Kein Fall für die Hängematte

Die Frage, warum er auch als 78-Jähriger weiterhin so aktiv ist und sich nicht mal in die Hängematte legt, beantwortet Kercher mit Versen eines Kirchenlieds: „Hilf, Herr meines Lebens, dass ich da nicht fehle, wo ich nötig bin.“ Gott habe ihm Gaben geschenkt, mit denen er Aufgaben und Verantwortung übernehmen solle. „Wenn mir das im Gebet klar wird, kann ich mich nicht dem Ruf entziehen, schon gar nicht aus Bequemlichkeit. Wenn es wirklich sein Ruf ist, ist es eine Berufung“, sagt Kercher.

Dabei ist er vierfacher Vater, in dessen Leben der plötzliche Tod eines der Kinder 1982 „einen großen Einbruch für unsere ganze Familie“ bedeutete, erzählt er dann. Seine Frau Ingeborg, die in der Gemeinde ebenfalls vielfach ehrenamtlich tätig war, habe danach eine Gruppe für „Verwaiste Eltern“ in Godesberg ins Leben gerufen. Sie habe bis zu ihrem Tod fast 20 Jahre lang selbst vielen Menschen in Einzel- und in Gruppengesprächen seelsorgerlich beigestanden.
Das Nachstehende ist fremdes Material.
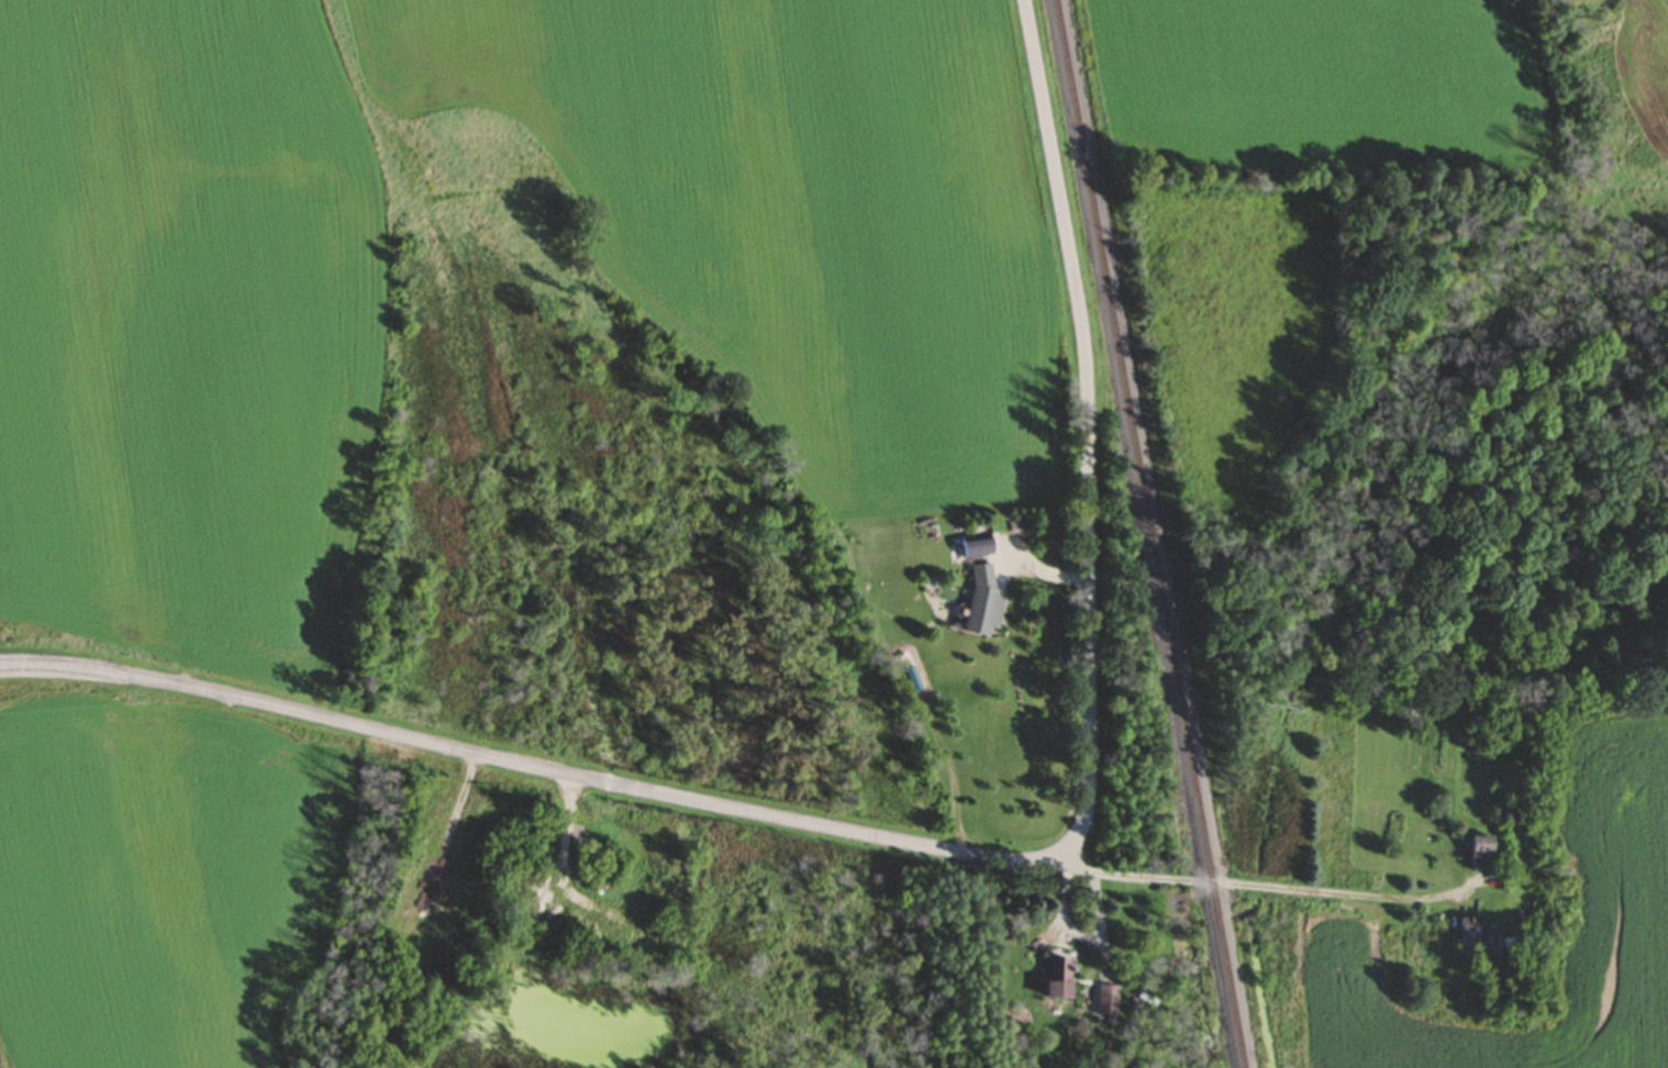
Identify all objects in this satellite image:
railway: (1152, 534)
building: (969, 549)
building: (977, 604)
building: (1472, 850)
road: (956, 851)
road: (1260, 889)
building: (1470, 943)
building: (1052, 980)
building: (1107, 1003)

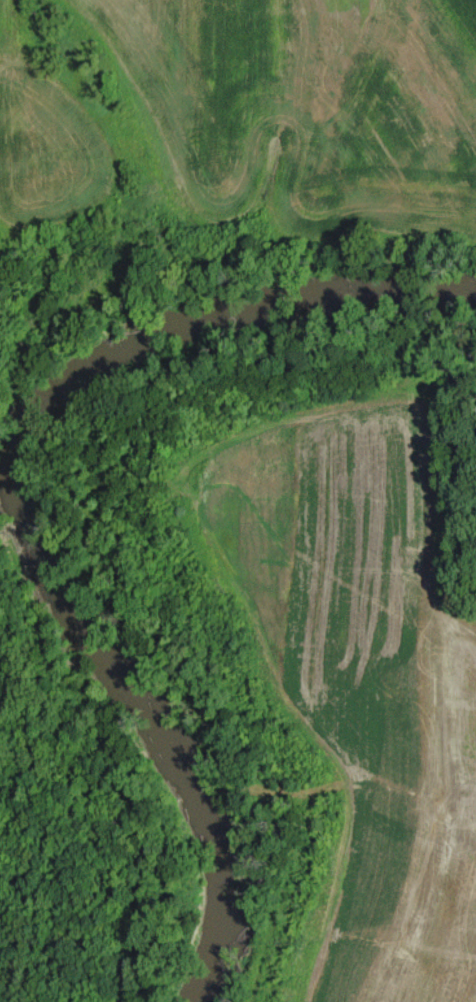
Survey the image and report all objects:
river: (16, 501)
Kercher hält inne. 2014 habe die plötzliche Krankheit seiner Frau Ingeborg zu einer „völligen Veränderung“ auch seines Lebens geführt, sagt er dann. Alle seine Aktivitäten, sowohl für die Schule als auch in der Gemeinde, habe er bis zu ihrem Tod 2015 ruhen lassen. „Es war mir die wichtigste und erfüllteste Zeit unseres gemeinsamen Lebens, die ich nicht missen möchte.“

Sein Leben nach dem Abschied habe sich dann sehr verändert, setzt Kercher neu an. Erst sei der Verkauf des zu großen Hauses gekommen. Und natürlich jede Menge Engagement in seinen ehrenamtlichen Arbeitsfeldern. Schließlich habe er „in der Südpfalz eine Kirchenmusikerin kennen- und lieben gelernt und im vorigen Jahr in der Johanneskirche geheiratet.“

Der Terminkalender bleibt voll

Vom kürzlich fast neu gewählten Presbyterium seiner Gemeinde sei er übrigens gebeten worden, in wichtigen Ausschüssen weiter aktiv zu bleiben. „Dem habe ich zugestimmt“, berichtet er. Der Terminkalender wird also weiter voll bleiben. Und wenn dann noch Zeit ist, dann werde er auch das ihm 2007 geschenkte Kanu mehr nutzen. Seine zweite Frau will dann ebenfalls einsteigen.